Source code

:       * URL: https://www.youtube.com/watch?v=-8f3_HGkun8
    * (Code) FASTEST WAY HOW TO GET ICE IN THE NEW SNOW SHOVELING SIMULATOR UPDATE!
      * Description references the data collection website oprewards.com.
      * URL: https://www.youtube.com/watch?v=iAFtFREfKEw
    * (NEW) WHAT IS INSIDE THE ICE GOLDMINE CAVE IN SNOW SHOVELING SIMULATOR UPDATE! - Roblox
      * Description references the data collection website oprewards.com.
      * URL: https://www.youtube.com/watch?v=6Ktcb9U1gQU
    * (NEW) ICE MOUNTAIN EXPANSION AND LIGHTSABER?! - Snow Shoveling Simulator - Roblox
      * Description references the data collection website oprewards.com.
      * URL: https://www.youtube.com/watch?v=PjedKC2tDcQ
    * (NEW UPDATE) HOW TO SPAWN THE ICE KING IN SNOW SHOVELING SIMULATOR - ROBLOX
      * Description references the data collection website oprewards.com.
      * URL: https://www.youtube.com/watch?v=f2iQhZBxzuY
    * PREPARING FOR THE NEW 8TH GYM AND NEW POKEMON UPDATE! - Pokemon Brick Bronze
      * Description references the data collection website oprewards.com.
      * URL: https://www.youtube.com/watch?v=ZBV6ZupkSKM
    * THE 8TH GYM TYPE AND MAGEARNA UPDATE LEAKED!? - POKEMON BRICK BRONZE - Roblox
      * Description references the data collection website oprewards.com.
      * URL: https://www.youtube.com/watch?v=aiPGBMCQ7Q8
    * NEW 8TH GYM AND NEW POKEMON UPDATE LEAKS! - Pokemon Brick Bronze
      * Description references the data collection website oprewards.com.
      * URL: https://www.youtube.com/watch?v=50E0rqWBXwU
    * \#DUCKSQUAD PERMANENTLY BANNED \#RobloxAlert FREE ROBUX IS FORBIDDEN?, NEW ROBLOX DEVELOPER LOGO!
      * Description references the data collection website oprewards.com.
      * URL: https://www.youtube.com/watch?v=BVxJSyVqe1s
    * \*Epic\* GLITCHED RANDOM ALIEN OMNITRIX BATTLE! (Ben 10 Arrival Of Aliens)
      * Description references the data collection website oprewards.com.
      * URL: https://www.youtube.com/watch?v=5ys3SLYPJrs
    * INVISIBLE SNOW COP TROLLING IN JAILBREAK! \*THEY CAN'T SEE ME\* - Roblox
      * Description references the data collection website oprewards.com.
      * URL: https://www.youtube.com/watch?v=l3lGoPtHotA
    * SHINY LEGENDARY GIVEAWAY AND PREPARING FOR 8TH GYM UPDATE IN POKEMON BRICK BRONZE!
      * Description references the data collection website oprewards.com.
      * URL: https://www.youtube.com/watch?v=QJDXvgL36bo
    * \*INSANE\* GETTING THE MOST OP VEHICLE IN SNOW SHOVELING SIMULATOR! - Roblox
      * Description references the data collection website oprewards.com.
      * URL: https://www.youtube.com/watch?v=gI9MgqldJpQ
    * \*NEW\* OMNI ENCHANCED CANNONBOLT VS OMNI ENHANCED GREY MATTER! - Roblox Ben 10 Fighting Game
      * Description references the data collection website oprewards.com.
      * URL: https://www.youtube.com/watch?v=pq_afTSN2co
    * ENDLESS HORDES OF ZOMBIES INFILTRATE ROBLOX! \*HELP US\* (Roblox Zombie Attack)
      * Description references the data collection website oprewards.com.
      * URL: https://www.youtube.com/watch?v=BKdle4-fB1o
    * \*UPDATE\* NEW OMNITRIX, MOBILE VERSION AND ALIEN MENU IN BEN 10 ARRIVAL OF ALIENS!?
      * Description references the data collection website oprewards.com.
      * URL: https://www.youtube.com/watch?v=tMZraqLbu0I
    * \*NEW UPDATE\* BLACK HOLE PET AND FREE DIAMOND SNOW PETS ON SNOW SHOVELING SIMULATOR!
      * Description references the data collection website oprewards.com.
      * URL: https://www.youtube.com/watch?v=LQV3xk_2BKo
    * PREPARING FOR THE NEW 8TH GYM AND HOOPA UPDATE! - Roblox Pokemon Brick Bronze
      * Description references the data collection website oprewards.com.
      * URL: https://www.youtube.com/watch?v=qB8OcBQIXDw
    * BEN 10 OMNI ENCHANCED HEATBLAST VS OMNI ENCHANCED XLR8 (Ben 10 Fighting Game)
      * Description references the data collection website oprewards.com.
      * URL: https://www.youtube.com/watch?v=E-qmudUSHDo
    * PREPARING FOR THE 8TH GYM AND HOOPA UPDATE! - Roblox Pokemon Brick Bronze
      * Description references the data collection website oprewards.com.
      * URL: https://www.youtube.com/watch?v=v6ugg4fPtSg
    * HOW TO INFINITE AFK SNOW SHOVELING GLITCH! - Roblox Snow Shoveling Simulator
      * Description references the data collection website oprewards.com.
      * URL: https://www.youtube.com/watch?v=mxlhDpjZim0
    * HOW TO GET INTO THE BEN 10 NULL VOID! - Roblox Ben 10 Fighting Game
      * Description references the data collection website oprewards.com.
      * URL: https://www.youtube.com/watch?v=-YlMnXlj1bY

______

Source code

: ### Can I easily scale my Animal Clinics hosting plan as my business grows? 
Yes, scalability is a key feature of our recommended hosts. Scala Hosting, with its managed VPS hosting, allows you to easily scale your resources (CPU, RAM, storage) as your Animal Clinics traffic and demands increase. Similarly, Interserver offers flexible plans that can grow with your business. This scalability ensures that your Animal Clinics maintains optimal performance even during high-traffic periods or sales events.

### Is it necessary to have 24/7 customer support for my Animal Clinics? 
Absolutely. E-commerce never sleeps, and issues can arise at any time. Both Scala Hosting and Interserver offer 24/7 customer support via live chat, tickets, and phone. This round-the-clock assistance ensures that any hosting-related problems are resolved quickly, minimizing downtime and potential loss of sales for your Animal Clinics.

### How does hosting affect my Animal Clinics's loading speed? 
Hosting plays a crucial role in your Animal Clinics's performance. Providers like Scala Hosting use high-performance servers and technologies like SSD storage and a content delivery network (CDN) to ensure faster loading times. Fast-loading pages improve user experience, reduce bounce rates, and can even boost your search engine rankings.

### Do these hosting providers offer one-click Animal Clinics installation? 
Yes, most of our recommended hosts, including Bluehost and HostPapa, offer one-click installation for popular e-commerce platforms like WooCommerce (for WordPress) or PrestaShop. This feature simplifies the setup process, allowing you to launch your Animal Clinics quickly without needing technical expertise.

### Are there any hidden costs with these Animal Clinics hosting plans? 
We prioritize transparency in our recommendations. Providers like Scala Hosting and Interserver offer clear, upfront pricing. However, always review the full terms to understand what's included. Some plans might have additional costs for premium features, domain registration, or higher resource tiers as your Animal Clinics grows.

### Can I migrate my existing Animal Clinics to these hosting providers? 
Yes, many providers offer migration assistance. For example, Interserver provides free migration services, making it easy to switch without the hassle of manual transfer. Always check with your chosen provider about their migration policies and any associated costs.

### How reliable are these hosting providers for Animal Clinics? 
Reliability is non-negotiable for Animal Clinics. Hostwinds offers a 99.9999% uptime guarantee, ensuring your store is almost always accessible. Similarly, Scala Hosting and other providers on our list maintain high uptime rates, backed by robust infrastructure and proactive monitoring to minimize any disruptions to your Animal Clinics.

______

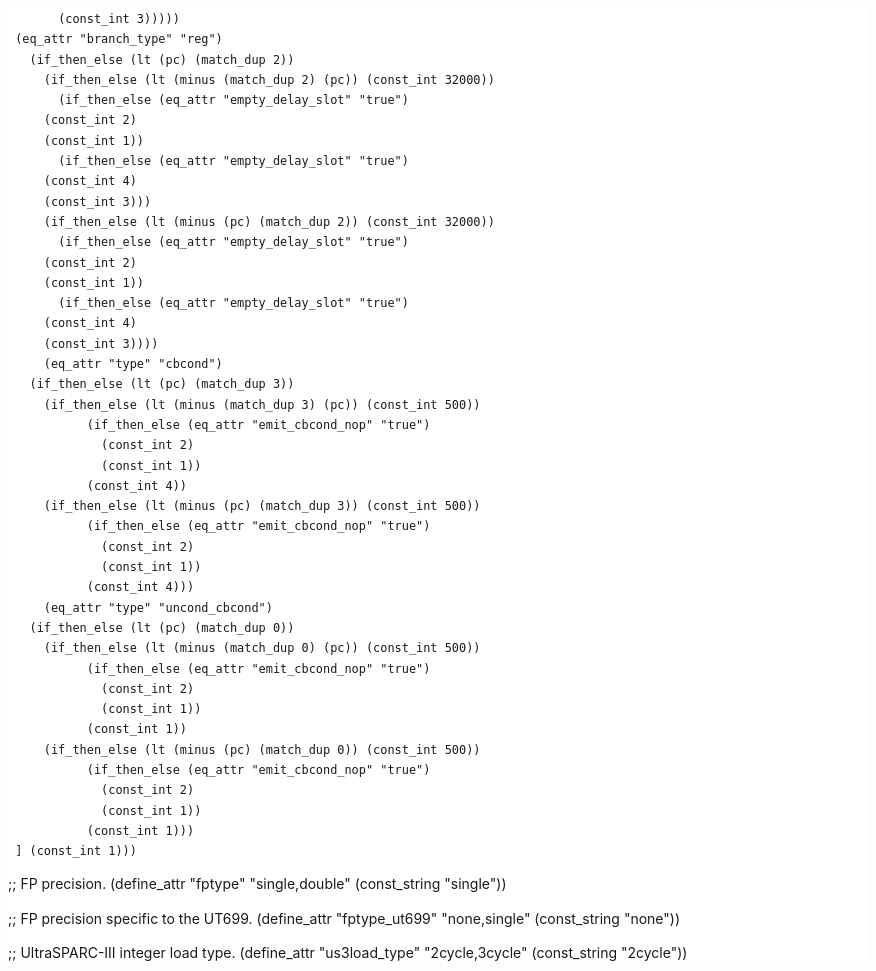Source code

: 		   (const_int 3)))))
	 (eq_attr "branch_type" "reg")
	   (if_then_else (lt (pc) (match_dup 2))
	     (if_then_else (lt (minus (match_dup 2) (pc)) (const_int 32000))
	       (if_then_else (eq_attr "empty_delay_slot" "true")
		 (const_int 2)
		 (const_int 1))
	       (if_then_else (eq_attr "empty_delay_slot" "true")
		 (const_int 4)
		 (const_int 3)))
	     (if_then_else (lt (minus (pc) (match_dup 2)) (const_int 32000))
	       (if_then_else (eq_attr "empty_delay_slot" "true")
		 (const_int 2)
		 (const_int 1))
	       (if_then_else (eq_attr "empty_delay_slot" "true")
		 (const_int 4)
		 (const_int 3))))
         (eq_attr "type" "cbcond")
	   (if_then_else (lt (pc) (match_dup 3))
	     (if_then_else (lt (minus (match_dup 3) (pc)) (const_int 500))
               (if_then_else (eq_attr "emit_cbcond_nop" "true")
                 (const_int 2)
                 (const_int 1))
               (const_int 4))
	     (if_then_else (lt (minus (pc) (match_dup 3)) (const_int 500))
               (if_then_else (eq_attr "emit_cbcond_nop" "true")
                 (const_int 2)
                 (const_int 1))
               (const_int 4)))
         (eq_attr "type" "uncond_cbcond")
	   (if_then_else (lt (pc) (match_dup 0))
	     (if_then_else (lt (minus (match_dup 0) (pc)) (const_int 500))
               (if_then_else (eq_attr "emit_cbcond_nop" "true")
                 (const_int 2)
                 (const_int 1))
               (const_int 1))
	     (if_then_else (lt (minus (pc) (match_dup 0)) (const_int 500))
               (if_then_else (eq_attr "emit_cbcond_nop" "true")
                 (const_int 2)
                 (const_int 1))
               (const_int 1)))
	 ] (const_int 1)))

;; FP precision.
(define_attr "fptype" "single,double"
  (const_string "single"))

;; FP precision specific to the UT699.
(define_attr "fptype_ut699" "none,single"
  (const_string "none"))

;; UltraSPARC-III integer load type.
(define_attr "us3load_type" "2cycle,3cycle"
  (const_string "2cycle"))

______

**REQUEST:** Put the lines from the one containing "### Do these" through the one containing "Reliability is non-negotiable" into a Markdown table with the columns Row and Line. Skip blank lines and number the remaining ones in order.

**RESPONSE BELOW:**
| Row | Line |
|---|---|
| 1 | ### Do these hosting providers offer one-click Animal Clinics installation?  |
| 2 | Yes, most of our recommended hosts, including Bluehost and HostPapa, offer one-click installation for popular e-commerce platforms like WooCommerce (for WordPress) or PrestaShop. This feature simplifies the setup process, allowing you to launch your Animal Clinics quickly without needing technical expertise. |
| 3 | ### Are there any hidden costs with these Animal Clinics hosting plans?  |
| 4 | We prioritize transparency in our recommendations. Providers like Scala Hosting and Interserver offer clear, upfront pricing. However, always review the full terms to understand what's included. Some plans might have additional costs for premium features, domain registration, or higher resource tiers as your Animal Clinics grows. |
| 5 | ### Can I migrate my existing Animal Clinics to these hosting providers?  |
| 6 | Yes, many providers offer migration assistance. For example, Interserver provides free migration services, making it easy to switch without the hassle of manual transfer. Always check with your chosen provider about their migration policies and any associated costs. |
| 7 | ### How reliable are these hosting providers for Animal Clinics?  |
| 8 | Reliability is non-negotiable for Animal Clinics. Hostwinds offers a 99.9999% uptime guarantee, ensuring your store is almost always accessible. Similarly, Scala Hosting and other providers on our list maintain high uptime rates, backed by robust infrastructure and proactive monitoring to minimize any disruptions to your Animal Clinics. |